Unfortunately, the deeper failings of the genre can’t be remedied solely by Mitchell’s skillful presentation. Beneath the shiny, new packaging lurks the same old story and, as such, it suffers from the same lack of logic and cohesion. The inescapable irony of It Follows is that it doesn’t. Not narratively. Not thematically. Not aesthetically. It’s not that we need to know what the titular “It” is, or where it comes from, or why it feels compelled to stalk and slaughter sexually active teens. It’s a dark, unknowable, unnamable thing. And, in a horror film, that’s exactly what it should be. The problem is that what little we do understand about it makes it almost comedically absurd. (Take 30 seconds to write down all the questions you have about its abilities and limitations, and I guarantee you’ll be in hysterics before your time is up…) As an unstoppable preternatural force, it would be pathetically easy to outthink and outmaneuver, which makes the all too typical boneheaded behavior and questionable conclusions of our otherwise very believable characters that much more infuriating. The capable pacing and lush atmosphere are enough to distract from the gaping holes while you’re watching, but they become painfully apparent as soon as the credits roll. Some have suggested that the film’s dreamy ambience is enough to excuse these lapses, but there’s a difference between dream logic and illogic, and It Follows is ultimately less Lynch-ian than just lazy.

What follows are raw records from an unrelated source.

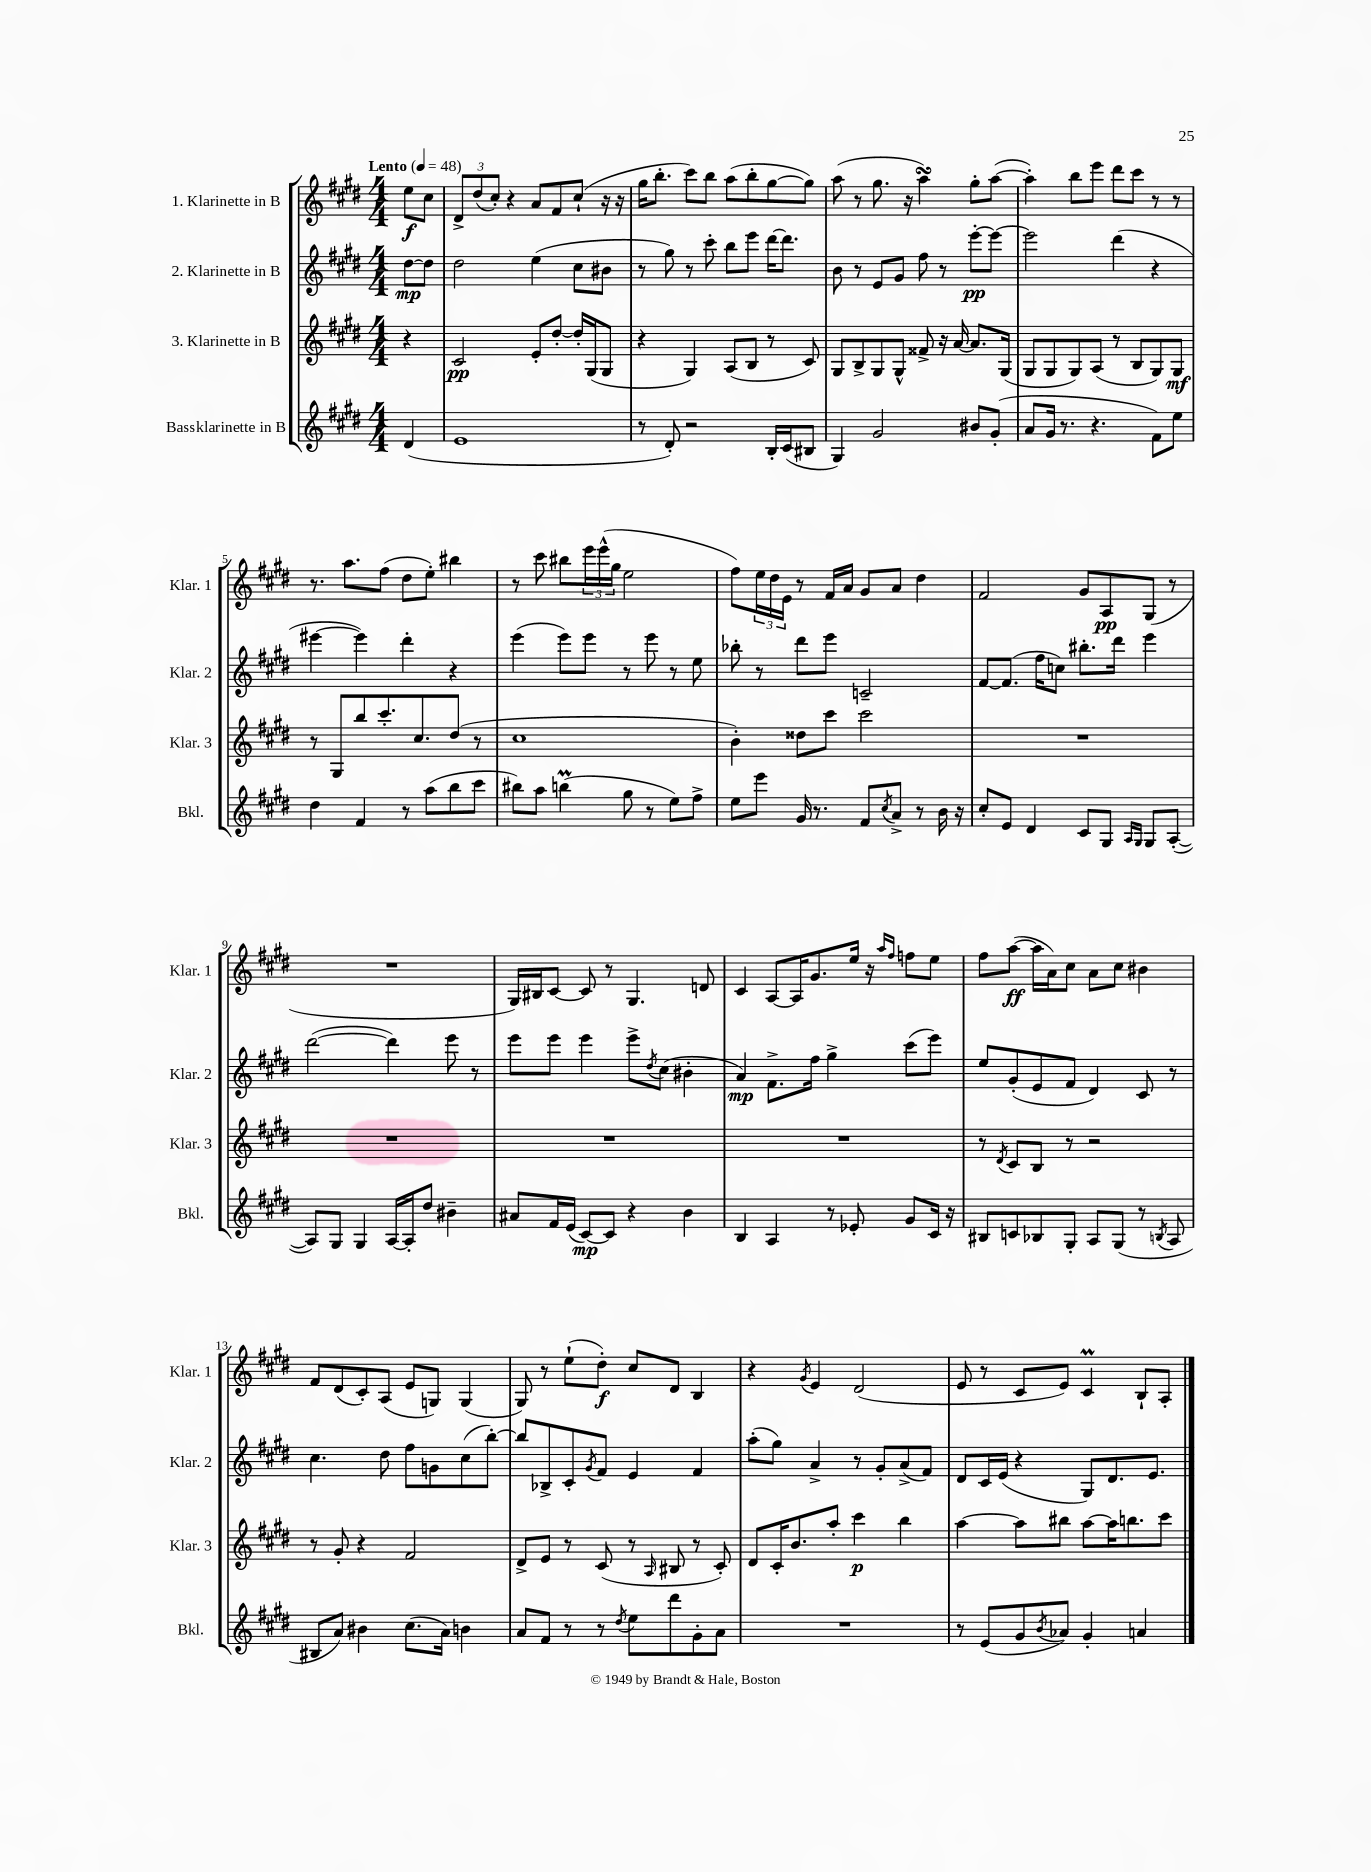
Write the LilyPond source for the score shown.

<<
\new StaffGroup <<
\new Staff = "s0" \with { instrumentName = "1. Klarinette in B" shortInstrumentName = "Klar. 1" } {
    \clef treble \key e \major \numericTimeSignature \time 4/4 \partial 4 \tempo "Lento" 4 = 48
    e''8\f cis''8 |
    \tuplet 3/2 { dis'8-> dis''8( cis''8-.) } r4 a'8 fis'8 cis''8-!( r16 r16 |
    gis''16 b''8.-. cis'''8) b''8 a''8( b''8-. gis''8~ gis''8) |
    a''8( r8 gis''8. r16 a''4\turn) gis''8-. a''8~( |
    a''4-.) b''8 e'''8 dis'''8 cis'''8 r8 r8 |
    r8. a''8. fis''8( dis''8 e''8-.) bis''4 |
    r8 cis'''8 bis''8 \tuplet 3/2 { e'''16 e'''16-^( gis''16 } e''2 |
    fis''8) \tuplet 3/2 { e''16 dis''16 e'16 } r8 fis'16 a'16 gis'8 a'8 dis''4 |
    fis'2 gis'8 a8\pp gis8( r8 |
    R1 |
    gis16) bis16 cis'8~ cis'8 r8 gis4. d'8 |
    cis'4 a8~ a16 gis'8. e''16 r16 \grace { a''16 fis''16 } f''8 e''8 |
    fis''8 a''8~\ff( a''16 a'16) cis''8 a'8 cis''8 bis'4 |
    fis'8 dis'8( cis'8-.) a8( e'8 g8) g4( |
    gis8) r8 e''8-!( dis''8-.\f) cis''8 dis'8 b4 |
    r4 \acciaccatura { gis'8 } e'4 dis'2( |
    e'8 r8 cis'8 e'8) cis'4\prall b8-! a8-. \bar "|." |
}
\new Staff = "s1" \with { instrumentName = "2. Klarinette in B" shortInstrumentName = "Klar. 2" } {
    \clef treble \key e \major \numericTimeSignature \time 4/4 \partial 4
    dis''8~\mp dis''8 |
    dis''2 e''4( cis''8 bis'8 |
    r8 gis''8) r8 cis'''8-. b''8 e'''8 dis'''16~ dis'''8. |
    b'8 r8 e'8 gis'8 fis''8 r8 e'''8~-.\pp e'''8~ |
    e'''2 dis'''4( r4 |
    eis'''4~ eis'''4) dis'''4-. r4 |
    e'''4( e'''8) e'''8 r8 e'''8 r8 e''8 |
    bes''8-. r8 dis'''8 e'''8 c'2-- |
    fis'8~ fis'8.( fis''16 c''8) bis''8.-. dis'''16 e'''4 |
    dis'''2~( dis'''4) e'''8 r8 |
    e'''8 e'''8 e'''4 e'''8-> \acciaccatura { dis''8 } cis''8( bis'4-. |
    a'4\mp) fis'8.-> fis''16 gis''4-> cis'''8( e'''8) |
    e''8 gis'8-.( e'8 fis'8 dis'4) cis'8 r8 |
    cis''4. dis''8 fis''8 g'8 cis''8( b''8~-.) |
    b''8 bes8-> cis'8-. \acciaccatura { gis'8 } fis'8 e'4 fis'4 |
    a''8-.( gis''8) a'4-> r8 gis'8-. a'8->( fis'8) |
    dis'8 cis'16 e'16( r4 gis8) dis'8. e'8. \bar "|." |
}
\new Staff = "s2" \with { instrumentName = "3. Klarinette in B" shortInstrumentName = "Klar. 3" } {
    \clef treble \key e \major \numericTimeSignature \time 4/4 \partial 4
    r4 |
    cis'2\pp e'8-. dis''8~-. dis''16-. gis16( gis8 |
    r4 gis4) a8( b8 r8 cis'8) |
    gis8 b8-> gis8 gis8-^ fisis'8-> r16 a'16~ a'8. gis16( |
    gis8 gis8 gis8) a8( r8 b8 gis8) gis8\mf |
    r8 gis8 b''8 cis'''8.-. cis''8. dis''8( r8 |
    cis''1 |
    b'4-.) disis''8 cis'''8 cis'''2 |
    R1 |
    R1 |
    R1 |
    R1 |
    r8 \acciaccatura { dis'8 } cis'8 b8 r8 r2 |
    r8 gis'8-. r4 fis'2 |
    dis'8-> e'8 r8 cis'8( r8 \grace { a16 } bis8 r8 cis'8-.) |
    dis'8 cis'16-. b'8. a''8-. cis'''4\p b''4 |
    a''4~ a''8 bis''8 a''8~ a''16 b''8. cis'''8 \bar "|." |
}
\new Staff = "s3" \with { instrumentName = "Bassklarinette in B" shortInstrumentName = "Bkl." } {
    \clef treble \key e \major \numericTimeSignature \time 4/4 \partial 4
    dis'4( |
    e'1 |
    r8 dis'8-.) r2 b16-. cis'16( bis8 |
    gis4) gis'2 bis'8 gis'8-.( |
    a'8 gis'16 r8. r4. fis'8) e''8 |
    dis''4 fis'4 r8 a''8( b''8 cis'''8 |
    bis''8) a''8 b''4\prall( gis''8 r8 e''8) fis''8-> |
    e''8 e'''8 gis'16 r8. fis'8 \acciaccatura { cis''8 } a'8-> r8 b'16 r16 |
    cis''8-. e'8 dis'4 cis'8 gis8 \grace { a16 gis16 } gis8 a8~-.( |
    a8) gis8 gis4 a16~ a16-. dis''8 bis'4-- |
    ais'8 fis'16 e'16( cis'8~\mp) cis'8 r4 b'4 |
    b4 a4 r8 ees'8-. gis'8 cis'16 r16 |
    bis8 c'8 bes8 gis8-. a8 gis8( r8 \acciaccatura { b8 } a8 |
    bis8 a'8) bis'4 cis''8.( a'16) b'4 |
    a'8 fis'8 r8 r8 \acciaccatura { dis''8 } e''8 dis'''8 gis'8-. a'8 |
    R1 |
    r8 e'8( gis'8 \acciaccatura { b'8 } aes'8) gis'4-. a'4 \bar "|." |
}
>>
>>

Most dispiritingly, despite the film’s arty veneer, it’s really not especially artful. Mitchell clearly wants to challenge the genophobia and misogyny endemic to the slasher genre, but lacks the courage of his convictions. His premise may be a laudable step up from the reactionary prudishness of his genre predecessors, but it’s not exactly sex-positive. As a “final girl,” Jay is unconventional due to her “sullied” status, but in all other respects, she’s as reassuringly wholesome (and as slow) as her precursors. Similarly, like his camera, Mitchell seems to be hovering hazily around themes relating to the loss of innocence, but there’s not enough coherence or coordination in his narrative, his allegory, his motifs, or even his compelling visual style for anything comprehensible to effectively emerge. Despite the superlative praise lavished upon it, It Follows is not particularly intelligent, or particularly deep. It’s not even particularly scary. Which is not to say that it’s not diverting, involving, or enjoyable. But it collapses utterly under the slightest scrutiny. It might be significantly better than your average slasher film, but let’s be honest: That’s not saying much.